Officials with the society cited two instances of “unconscionable racial intolerance.” One was the treatment of Ota Benga, a young man from the Mbuti people of what is now the Democratic Republic of Congo. He was put on display for several days in September 1906. They noted that outrage from Black ministers “brought the disgraceful incident to an end.”

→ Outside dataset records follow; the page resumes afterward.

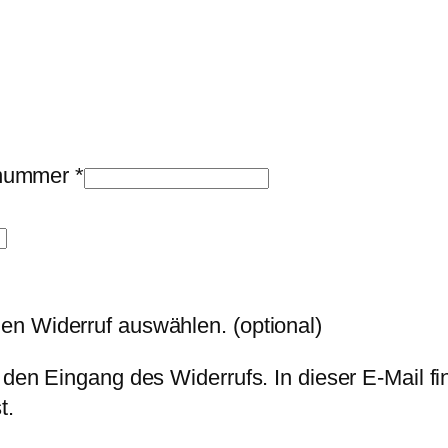
llnummer
*
den Widerruf auswählen.
(optional)
 den Eingang des Widerrufs. In dieser E-Mail fi
t.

Benga went from the zoo to an orphanage in Brooklyn and then to Lynchburg, Virginia, where he worked in a tobacco factory. “Robbed of his humanity and unable to return home, Ota Benga tragically took his life a decade later,” the conservation group admitted.

Conservation society officials also condemned the “eugenics-based, pseudoscientific racism” promoted by two of its founders – Madison Grant and Henry Fairfield Osborn Sr.

Eugenics, a movement promoting selective human breeding to weed out characteristics seen as undesirable, had many followers in the early 20th century and was influential in shaping Nazi policies. Excerpts from Grant’s book “The Passing of the Great Race” were included in a defense exhibit for one of the defendants in the Nuremberg trials, the zoo officials said.

“We deeply regret that many people and generations have been hurt by these actions or by our failure previously to publicly condemn and denounce them,” the officials said in the statement, which was first reported in The New York Times.

The group started digging into its history because of its 125th anniversary this year. That process, combined with conversations about racial injustice sweeping the country after the police killing of George Floyd, prompted the apology.

To acknowledge the mistakes of the past, all records regarding Benga will be made available online to the public.

We will develop additional projects to make our history accessible and transparent, especially to outside writers and researchers,” the society said. [IDN-InDepthNews – 03 August 2020].